What is happening in this industrious little country behind the dikes is tremendous. Christ-centered coffee bars scattered throughout the country attract hundreds of youth every night. Dutch Reformed pastors, admitting that their churches are dying if not already dead, beg Youth for Christ leaders to "take over" in their neighborhoods. One television commentator smilingly told me of the American ambassador and his wife and their widely reported conversion to Christ. The Bible study groups, meeting in their private quarters, were recently featured on Dutch national television. Everywhere I went I heard of the revolutionary changes taking place. Old barges, abandoned windmills, World War II airplane hangars, and even out-of-the-way stables are used by the zealous converts in their attempts to organize new meeting places and form new groups. The Jesus People, many of whom share an enthusiasm for tongues with the American charismatics, have vowed to introduce the Holy Spirit to every major population center in the Benelux countries (Belgium, Netherlands, Luxembourg). Judging from their actions and reactions, they are well on their way. Are their leaders perhaps too young and too inexperienced to lead whole nations to Christ?

Christianity Today asked the same question on its European investigative mission. The answer it reported is one that typifies the European Charismatics. "Jesus is in a hurry to reach the world," voiced one of the leaders. "Therefore we must be in a hurry too."—Christianity Today, Oct. 13, 1972, p. 24.

Everywhere I traveled—Germany, England, Belgium, France, Sweden, Denmark, Norway, and Finland—I met with the same reaction.

"Jesus People, you say? Charismatics? Tongues? They’re all over! They’re upsetting our formal religious life," one Swedish clergyman reacted. "We’d just as well pack up and go home. They’re beginning to take over our churches.’‘ Nightclub dates for musical presentations about their supernatural experiences are common occurrences with Scandinavian charismatics. Jesus concerts, Jesus Day festivals, door-to-door witnessing campaigns, and organized attempts to reach the socially downtrodden as well as the upper strata of society are the order of the day.

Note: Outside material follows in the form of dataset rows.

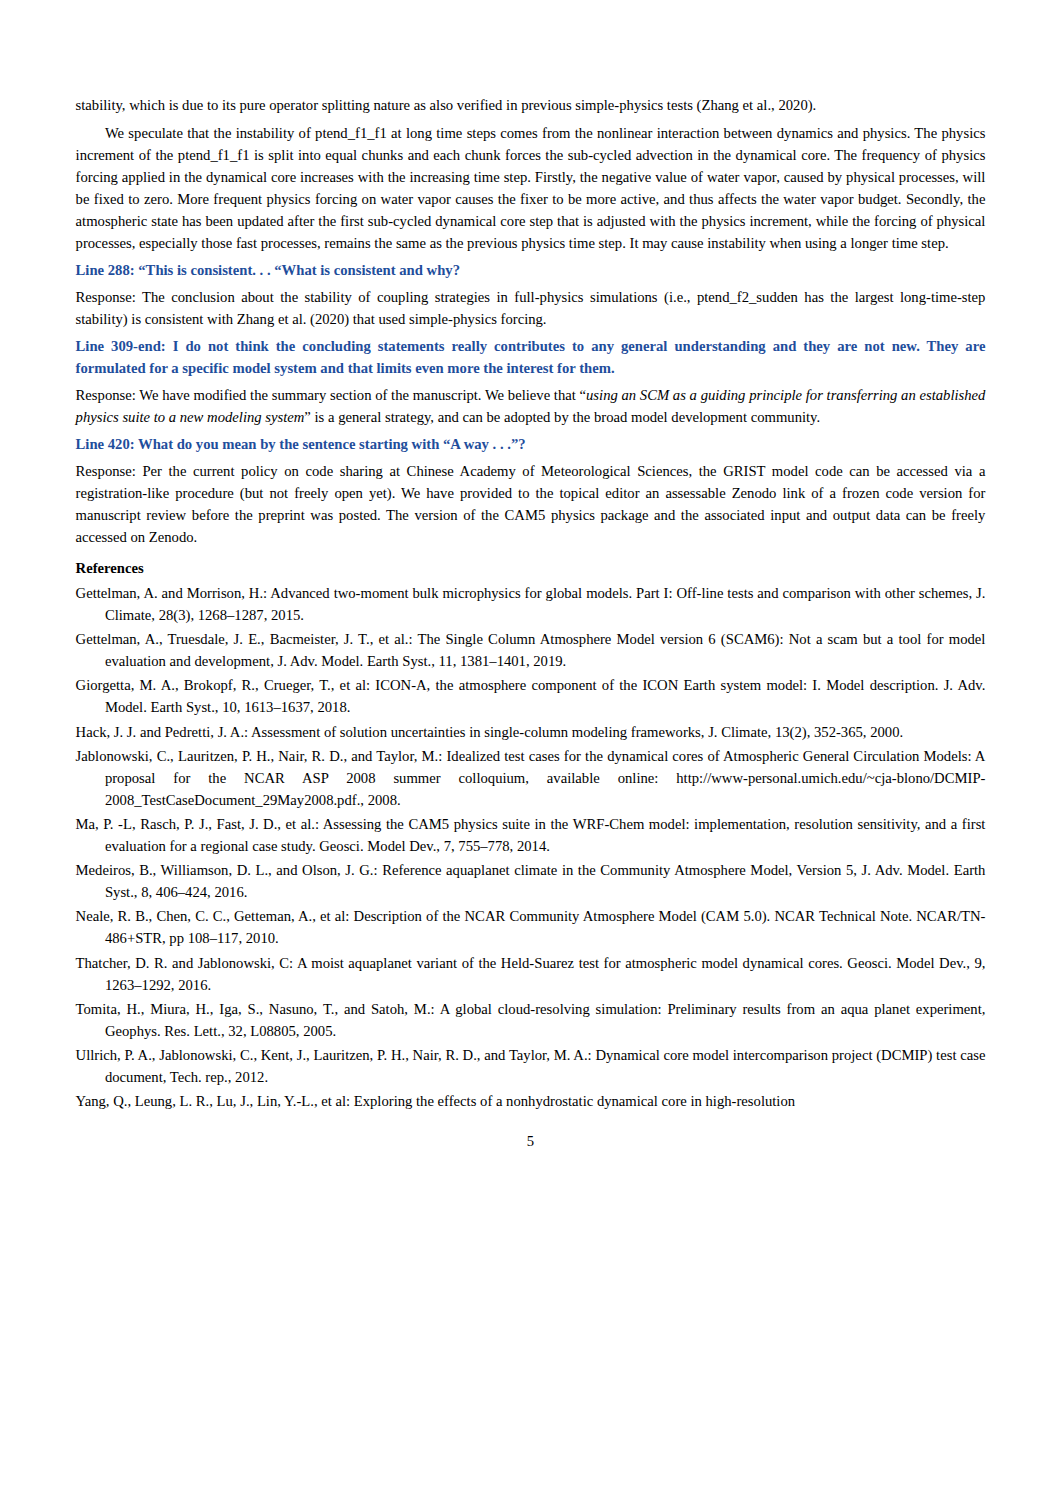stability, which is due to its pure operator splitting nature as also verified in previous simple-physics tests (Zhang et al., 2020).
We speculate that the instability of ptend_f1_f1 at long time steps comes from the nonlinear interaction between dynamics and physics. The physics increment of the ptend_f1_f1 is split into equal chunks and each chunk forces the sub-cycled advection in the dynamical core. The frequency of physics forcing applied in the dynamical core increases with the increasing time step. Firstly, the negative value of water vapor, caused by physical processes, will be fixed to zero. More frequent physics forcing on water vapor causes the fixer to be more active, and thus affects the water vapor budget. Secondly, the atmospheric state has been updated after the first sub-cycled dynamical core step that is adjusted with the physics increment, while the forcing of physical processes, especially those fast processes, remains the same as the previous physics time step. It may cause instability when using a longer time step.
Line 288: “This is consistent. . . “What is consistent and why?
Response: The conclusion about the stability of coupling strategies in full-physics simulations (i.e., ptend_f2_sudden has the largest long-time-step stability) is consistent with Zhang et al. (2020) that used simple-physics forcing.
Line 309-end: I do not think the concluding statements really contributes to any general understanding and they are not new. They are formulated for a specific model system and that limits even more the interest for them.
Response: We have modified the summary section of the manuscript. We believe that “using an SCM as a guiding principle for transferring an established physics suite to a new modeling system” is a general strategy, and can be adopted by the broad model development community.
Line 420: What do you mean by the sentence starting with “A way . . .”?
Response: Per the current policy on code sharing at Chinese Academy of Meteorological Sciences, the GRIST model code can be accessed via a registration-like procedure (but not freely open yet). We have provided to the topical editor an assessable Zenodo link of a frozen code version for manuscript review before the preprint was posted. The version of the CAM5 physics package and the associated input and output data can be freely accessed on Zenodo.
References
Gettelman, A. and Morrison, H.: Advanced two-moment bulk microphysics for global models. Part I: Off-line tests and comparison with other schemes, J. Climate, 28(3), 1268–1287, 2015.
Gettelman, A., Truesdale, J. E., Bacmeister, J. T., et al.: The Single Column Atmosphere Model version 6 (SCAM6): Not a scam but a tool for model evaluation and development, J. Adv. Model. Earth Syst., 11, 1381–1401, 2019.
Giorgetta, M. A., Brokopf, R., Crueger, T., et al: ICON-A, the atmosphere component of the ICON Earth system model: I. Model description. J. Adv. Model. Earth Syst., 10, 1613–1637, 2018.
Hack, J. J. and Pedretti, J. A.: Assessment of solution uncertainties in single-column modeling frameworks, J. Climate, 13(2), 352-365, 2000.
Jablonowski, C., Lauritzen, P. H., Nair, R. D., and Taylor, M.: Idealized test cases for the dynamical cores of Atmospheric General Circulation Models: A proposal for the NCAR ASP 2008 summer colloquium, available online: http://www-personal.umich.edu/~cja-blono/DCMIP-2008_TestCaseDocument_29May2008.pdf., 2008.
Ma, P. -L, Rasch, P. J., Fast, J. D., et al.: Assessing the CAM5 physics suite in the WRF-Chem model: implementation, resolution sensitivity, and a first evaluation for a regional case study. Geosci. Model Dev., 7, 755–778, 2014.
Medeiros, B., Williamson, D. L., and Olson, J. G.: Reference aquaplanet climate in the Community Atmosphere Model, Version 5, J. Adv. Model. Earth Syst., 8, 406–424, 2016.
Neale, R. B., Chen, C. C., Getteman, A., et al: Description of the NCAR Community Atmosphere Model (CAM 5.0). NCAR Technical Note. NCAR/TN-486+STR, pp 108–117, 2010.
Thatcher, D. R. and Jablonowski, C: A moist aquaplanet variant of the Held-Suarez test for atmospheric model dynamical cores. Geosci. Model Dev., 9, 1263–1292, 2016.
Tomita, H., Miura, H., Iga, S., Nasuno, T., and Satoh, M.: A global cloud-resolving simulation: Preliminary results from an aqua planet experiment, Geophys. Res. Lett., 32, L08805, 2005.
Ullrich, P. A., Jablonowski, C., Kent, J., Lauritzen, P. H., Nair, R. D., and Taylor, M. A.: Dynamical core model intercomparison project (DCMIP) test case document, Tech. rep., 2012.
Yang, Q., Leung, L. R., Lu, J., Lin, Y.-L., et al: Exploring the effects of a nonhydrostatic dynamical core in high-resolution
5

"YWAM [Youth With a Mission] also sponsors a center at Christiana, a run-down former army base in Copenhagen that is one of the worst hell holes on earth," it says, relating to the activities of one of the groups. "More than 1,000 hippies, junkies, pushers, sex freaks, witches, Satan worshipers and mental cases from all over the world live there in assorted communal arrangements-amid disease and absence of the law. There are overdose deaths nearly every month.… Despite the depravity, some have come to Christ. ‘God is scooping up the scum of the earth and making something beautiful out of it,’ reflected a repentant alumnus of Christiana."—Christianity Today, op. cit. (Italics supplied.)

As in Europe, the same thing is happening in the British Isles and also in Communist Eastern Europe. Even the traditional gypsies in Southern Europe are now engaged in the movement, for it has been estimated that at least 25,000 of them are presently evangelizing all over the Riviera and the Costa Brava with their strange new tongues, thereby not only transforming their traditional image but their modus operandi as well.

All these groups may be operating under different names, but their goals are the same. They want to reach people for Christ before it is too late. It’s only love they’re after—to receive and to spread. "We need the Spirit’s manifestations now!" one young crusader pointed out to me. "Once that happens, everything else will fall into place."

Although there are similarities between the Pentecostals and the charismatics, the latter have seemingly divorced themselves from any official connection with the Pentecostal founding fathers. No study of the charismatic movement, however, can be considered complete without examining the modern foundation supporting the tongues-speaking movements.